[Stored data entries]
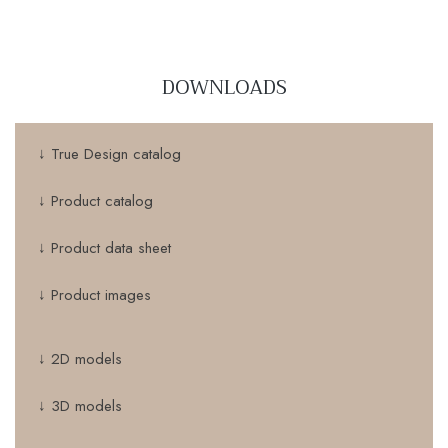
DOWNLOADS
↓ True Design catalog
↓ Product catalog
↓ Product data sheet
↓ Product images
↓ 2D models
↓ 3D models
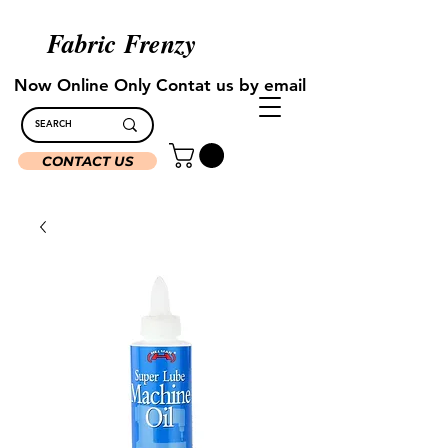
Fabric Frenzy
Now Online Only Contat us by email
CONTACT US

The problem: Find the string "Product" in the records, then copy each line where it occurs.

Solution:
↓ Product catalog
↓ Product data sheet
↓ Product images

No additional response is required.